Robin Hanson has proposed a new policy proposal for dealing with low fertility:
Fortunately, there is a pretty similar arrangement that offends people far less: governments now typically endow each new resident kid with a proportional share of its debt. Apparently it is offensive to owe your parents for your life, but good community health to owe your government for its general spending before you were born. Go figure.
So governments borrowing to pay parents to have kids, and then taxing those kids later to pay back the loans, gets us pretty close to the free market solution, solving the market failure created by our preventing mutually-beneficial parent-kid deals. There just one catch: the free market solution would tend to pay parents more for making kids who later make more money to pay back loans or equity. In contrast, a government paying the same per kid, regardless of quality, wouldn’t do this.
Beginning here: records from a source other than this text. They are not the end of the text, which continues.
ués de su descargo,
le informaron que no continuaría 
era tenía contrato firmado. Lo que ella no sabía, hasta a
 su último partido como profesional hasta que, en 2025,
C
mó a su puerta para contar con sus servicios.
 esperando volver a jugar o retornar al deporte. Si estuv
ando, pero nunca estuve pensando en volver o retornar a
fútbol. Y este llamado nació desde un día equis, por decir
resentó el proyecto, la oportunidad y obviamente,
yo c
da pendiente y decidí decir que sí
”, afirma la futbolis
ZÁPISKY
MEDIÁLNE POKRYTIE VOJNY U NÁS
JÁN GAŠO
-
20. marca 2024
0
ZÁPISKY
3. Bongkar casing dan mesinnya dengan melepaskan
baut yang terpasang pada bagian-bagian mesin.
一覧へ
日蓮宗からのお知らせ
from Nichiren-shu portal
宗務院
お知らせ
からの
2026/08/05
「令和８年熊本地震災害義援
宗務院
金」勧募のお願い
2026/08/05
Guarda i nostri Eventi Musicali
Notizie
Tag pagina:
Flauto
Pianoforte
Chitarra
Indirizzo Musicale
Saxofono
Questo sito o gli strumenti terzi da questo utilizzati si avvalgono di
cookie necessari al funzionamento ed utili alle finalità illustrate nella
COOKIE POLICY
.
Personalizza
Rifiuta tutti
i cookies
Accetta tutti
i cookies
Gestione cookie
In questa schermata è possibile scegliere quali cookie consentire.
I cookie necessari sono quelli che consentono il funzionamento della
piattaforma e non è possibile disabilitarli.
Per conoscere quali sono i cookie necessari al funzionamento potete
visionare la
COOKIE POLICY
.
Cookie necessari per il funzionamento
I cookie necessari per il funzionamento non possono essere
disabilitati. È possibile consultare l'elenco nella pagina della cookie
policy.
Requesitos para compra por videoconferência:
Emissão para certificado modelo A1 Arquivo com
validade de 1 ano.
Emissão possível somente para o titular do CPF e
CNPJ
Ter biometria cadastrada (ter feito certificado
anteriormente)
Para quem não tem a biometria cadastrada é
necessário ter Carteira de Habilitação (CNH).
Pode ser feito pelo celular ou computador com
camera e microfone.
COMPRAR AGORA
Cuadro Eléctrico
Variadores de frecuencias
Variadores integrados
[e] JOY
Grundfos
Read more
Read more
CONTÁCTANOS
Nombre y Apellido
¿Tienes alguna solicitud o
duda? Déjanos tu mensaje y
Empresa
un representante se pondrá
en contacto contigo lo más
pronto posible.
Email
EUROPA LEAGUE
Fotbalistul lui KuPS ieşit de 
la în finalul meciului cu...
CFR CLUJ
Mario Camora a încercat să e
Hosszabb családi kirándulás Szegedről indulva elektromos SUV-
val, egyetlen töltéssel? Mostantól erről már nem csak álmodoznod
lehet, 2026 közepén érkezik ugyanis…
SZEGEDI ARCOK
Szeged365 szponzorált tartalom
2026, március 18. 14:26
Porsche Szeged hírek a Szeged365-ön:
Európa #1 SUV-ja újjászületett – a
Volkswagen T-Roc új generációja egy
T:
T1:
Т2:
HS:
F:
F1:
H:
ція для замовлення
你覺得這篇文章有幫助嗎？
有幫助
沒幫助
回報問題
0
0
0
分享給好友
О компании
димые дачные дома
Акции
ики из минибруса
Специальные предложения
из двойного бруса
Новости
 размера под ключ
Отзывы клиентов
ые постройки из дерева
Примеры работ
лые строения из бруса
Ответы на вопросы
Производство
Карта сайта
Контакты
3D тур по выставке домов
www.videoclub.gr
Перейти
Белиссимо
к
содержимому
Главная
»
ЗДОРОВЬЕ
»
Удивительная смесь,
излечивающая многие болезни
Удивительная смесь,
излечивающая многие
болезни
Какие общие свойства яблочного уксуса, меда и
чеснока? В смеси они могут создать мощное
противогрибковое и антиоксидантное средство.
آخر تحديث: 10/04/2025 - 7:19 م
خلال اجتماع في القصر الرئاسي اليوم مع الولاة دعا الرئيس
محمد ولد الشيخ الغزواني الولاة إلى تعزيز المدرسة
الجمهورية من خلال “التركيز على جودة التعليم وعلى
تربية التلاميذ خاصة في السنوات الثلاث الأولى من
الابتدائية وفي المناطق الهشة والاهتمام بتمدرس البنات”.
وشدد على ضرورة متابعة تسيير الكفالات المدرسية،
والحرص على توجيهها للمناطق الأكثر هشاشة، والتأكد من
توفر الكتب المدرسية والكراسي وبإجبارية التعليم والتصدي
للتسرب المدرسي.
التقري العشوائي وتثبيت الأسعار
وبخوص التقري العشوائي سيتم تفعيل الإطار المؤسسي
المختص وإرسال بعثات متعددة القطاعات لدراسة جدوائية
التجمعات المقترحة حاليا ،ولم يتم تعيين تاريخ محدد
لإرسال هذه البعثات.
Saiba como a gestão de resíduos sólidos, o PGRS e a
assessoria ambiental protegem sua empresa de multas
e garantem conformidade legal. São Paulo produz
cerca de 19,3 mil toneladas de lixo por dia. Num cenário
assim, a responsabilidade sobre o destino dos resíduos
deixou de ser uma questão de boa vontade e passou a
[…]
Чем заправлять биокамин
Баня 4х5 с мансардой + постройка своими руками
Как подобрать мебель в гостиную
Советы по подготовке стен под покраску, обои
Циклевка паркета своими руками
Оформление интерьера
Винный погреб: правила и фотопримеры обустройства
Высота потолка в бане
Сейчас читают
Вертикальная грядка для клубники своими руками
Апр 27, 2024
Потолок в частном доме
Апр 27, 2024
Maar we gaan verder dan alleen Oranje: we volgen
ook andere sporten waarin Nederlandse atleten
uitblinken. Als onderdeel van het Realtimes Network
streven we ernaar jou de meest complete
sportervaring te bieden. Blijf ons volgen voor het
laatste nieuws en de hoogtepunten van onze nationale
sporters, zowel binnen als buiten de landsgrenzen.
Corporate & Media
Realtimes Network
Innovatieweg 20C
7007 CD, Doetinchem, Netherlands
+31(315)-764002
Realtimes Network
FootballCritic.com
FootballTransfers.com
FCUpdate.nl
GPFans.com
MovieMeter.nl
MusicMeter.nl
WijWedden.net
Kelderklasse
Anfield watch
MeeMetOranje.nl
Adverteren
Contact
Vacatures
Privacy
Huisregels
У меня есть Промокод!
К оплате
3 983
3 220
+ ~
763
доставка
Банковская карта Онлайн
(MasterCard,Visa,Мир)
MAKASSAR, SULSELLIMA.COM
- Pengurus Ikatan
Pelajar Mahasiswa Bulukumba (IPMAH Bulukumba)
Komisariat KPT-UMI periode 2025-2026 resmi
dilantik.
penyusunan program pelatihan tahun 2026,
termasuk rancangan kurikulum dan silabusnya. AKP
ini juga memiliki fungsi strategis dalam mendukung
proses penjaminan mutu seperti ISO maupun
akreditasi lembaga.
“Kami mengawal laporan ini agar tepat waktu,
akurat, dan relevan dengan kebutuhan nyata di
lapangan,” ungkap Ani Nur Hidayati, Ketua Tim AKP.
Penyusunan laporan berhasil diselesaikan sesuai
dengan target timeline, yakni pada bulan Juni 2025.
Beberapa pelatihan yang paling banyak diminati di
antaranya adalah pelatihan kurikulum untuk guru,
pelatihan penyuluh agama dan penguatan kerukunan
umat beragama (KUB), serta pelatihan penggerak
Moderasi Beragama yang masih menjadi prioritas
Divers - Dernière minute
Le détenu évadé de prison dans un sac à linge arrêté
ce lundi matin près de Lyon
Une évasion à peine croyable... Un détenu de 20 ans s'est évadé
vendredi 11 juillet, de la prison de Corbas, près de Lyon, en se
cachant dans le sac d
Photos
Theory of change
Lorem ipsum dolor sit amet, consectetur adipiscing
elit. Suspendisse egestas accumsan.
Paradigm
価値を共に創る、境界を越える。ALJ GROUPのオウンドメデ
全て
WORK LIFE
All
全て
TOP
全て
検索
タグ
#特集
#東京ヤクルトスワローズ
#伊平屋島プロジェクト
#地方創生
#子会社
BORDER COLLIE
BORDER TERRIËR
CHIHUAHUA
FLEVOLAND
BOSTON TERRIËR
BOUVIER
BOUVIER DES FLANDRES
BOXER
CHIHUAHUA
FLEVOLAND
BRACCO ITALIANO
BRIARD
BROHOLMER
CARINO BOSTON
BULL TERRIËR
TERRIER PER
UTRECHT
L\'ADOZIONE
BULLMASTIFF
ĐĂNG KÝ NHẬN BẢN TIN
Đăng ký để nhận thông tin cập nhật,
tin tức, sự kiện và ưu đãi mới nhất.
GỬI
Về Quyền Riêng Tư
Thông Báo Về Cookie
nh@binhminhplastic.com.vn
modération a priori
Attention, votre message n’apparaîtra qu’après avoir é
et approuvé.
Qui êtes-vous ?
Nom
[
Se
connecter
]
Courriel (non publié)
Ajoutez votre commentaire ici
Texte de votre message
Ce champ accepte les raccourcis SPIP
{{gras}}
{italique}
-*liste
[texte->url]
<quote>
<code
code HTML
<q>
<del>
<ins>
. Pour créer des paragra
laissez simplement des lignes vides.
But we can get closer if we endow kids with equity, not debt, obligations. Give parents a transferable right to a fixed percentage of the taxes those kids will later pay governments. Parents of kids who will later make more money could sell those rights for more, just as in a free market solution. Market failure problem solved, mostly. This costs governments nothing now, and is a net gain for them later.
The idea is more or less this: that parents are given a share of their child’s taxes (which I will call the child tax deed), and a right to sell it. Putting aside the fact that I think monetary incentives would have a weak effect on fertility at the aggregate level, and that large incentives are probably dysgenic, the policy he proposed has one major issue: social signalling.
Parents have children for different reasons. Some of them did so by accident. Some feel pressured by their general social circle. Some of them are pressured by closer relatives like parents or their significant other. But I think that a large number (perhaps even a majority) do so for personal reasons: that they like kids or want to leave behind a legacy.
What would these parents do with their child tax deed? “Sell” it to their children.
In fact, parents who decided to have kids for other reasons who nonetheless grow to have loving relationships with their children will probably ceremonially sell their deed to their children. If so, then children who do not have their deed will (rightfully) question the nature of their relationship with their parents. And if the parents don’t want that, then they would be pressured into giving it to them, even if they may not have naturally made that decision based on their feelings.
The choice of who to give the child tax deed to will not only affect their relationship with their child, but also their social status. Loving your kids is high status. Not giving the deed to the child will become low status, so it should be expected that most parents will give the deed to their child. And if that is the cultural expectation, then the policy of child tax deeds should not have a large increase on fertility, as parents will no longer expect to receive that money.
edit 1 — removed a link to a study because I read through it and thought it was probably p-hacked.
You could fix this by making it nontransferrable. The child gets taxed automatically and some of that money (perhaps the majority) goes to pay back a loan that the parent took out to pay for child-related costs. No choices are involved other than the choice to take the loan out.
But a more serious problem with this is that once every parent gets more money, the price of everything needed for child-raising just goes up because our economy is gummed up with red tape and has extremely low supply elasticity for things like childcare and housing.